Public Service Announcement #4: Emos and Emus, know the difference, save a life

Due to an increasing rise in fatalities among our junior staff we feel a responsibility to inform you on a important difference on two very dangerous creatures in our daily lives.

As surprising as it is for some, there is actually a difference between the Emo and the Emu. Yes, this is the truth, we wouldn’t lie to you. Yes, we know when you try to put a tie on both of them, they both try to bite you. Yes, we also know that they are leading in the ways of the “dirty because I choose to” fashion style. And yes we even are aware that when shown the smooth melodies of Pierce the Veil, they flap their various upper body appendages in a cornucopia of motions. But it is the shocking truth that Emo’s and Emu’s are not one and the same.

Before we distinguish between these two, we feel it is important to stress that both of these creatures are dangerous and should be approached with only extreme caution, if, indeed at all. Emo’s have been reported to take young people and turn them into Edger Allen Poe spewing, makeup wearing, leather strapped zombies. And as many parents have told us “Its like they’re dead to me!”, and indeed they are, dead that is. For in actuality, Emo’s have mastered the art of turning the teenager into the artificially dead being, forever edgy. Emu’s are no safer, or more friendlier then their counterparts. In 1932 the British fearing the growing Emu threat in Australia felt it needed to wage war on the beasts, and thus the great Emu war was fought. All in terrible vain, even with their superior technology, the British suffered a humiliating defeat, with the casualties of 25,000 bullets and around 50 Emus. Deaths not with standing, the flighty fowl remained staunch and the British were forced to admit a loss.


Now that we are through explaining why they are dangerous. We shall provide a simple test for you to discern between an Emo and an Emu,  so you can take the proper precautions. The test is at follows, if you think you have encountered either an Emo or an Emu, grab a flammable substance and a flame source. Carefully splash the flammable substance on the creature, remember safety first, wear protective head gear. After the creature has been thoroughly doused, create a fire with your fire source, then holding your arm in an arch like fashion, hurl the fire at the creature with force, proceed to quickly run “like you’ve eaten to many burritos and the bathroom has screamed your name”. If the aftermath creates a scent that is like chicken, it is an Emu, if said scent is eyeliner it is an Emo.

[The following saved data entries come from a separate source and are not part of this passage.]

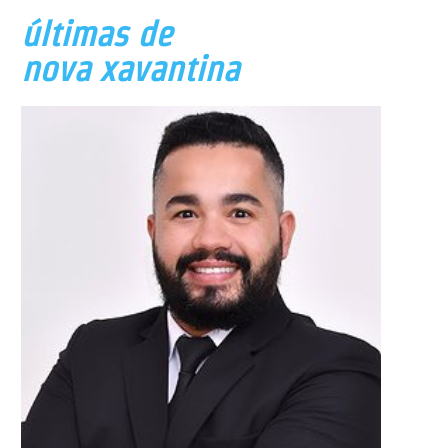
últimas de
nova xavantina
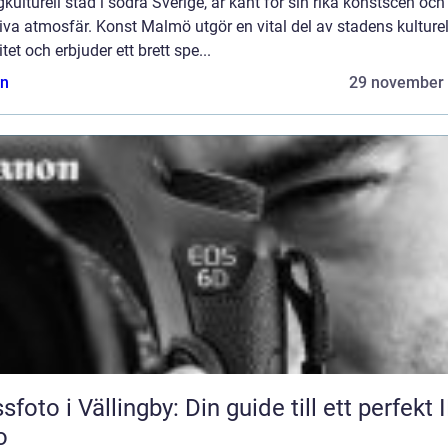
ulturell stad i södra Sverige, är känt för sin rika konstscen och
iva atmosfär. Konst Malmö utgör en vital del av stadens kulturel
itet och erbjuder ett brett spe...
n
29 november
sfoto i Vällingby: Din guide till ett perfekt 
o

Remember we are here for you

-Archivist #4242




Public Service Announcement #4: Emos and Emus, know the difference, save a life

One thought on “Public Service Announcement #4: Emos and Emus, know the difference, save a life

  1. obeseostrich says:

    If you discover that the thing you burned is indeed an emu, I suggest you run because (and I quote from the British commander during the Emu War) “They [emus] can face machine guns with the invulnerability of tanks.They are like Zulus whom even dum-dum bullets could not stop.”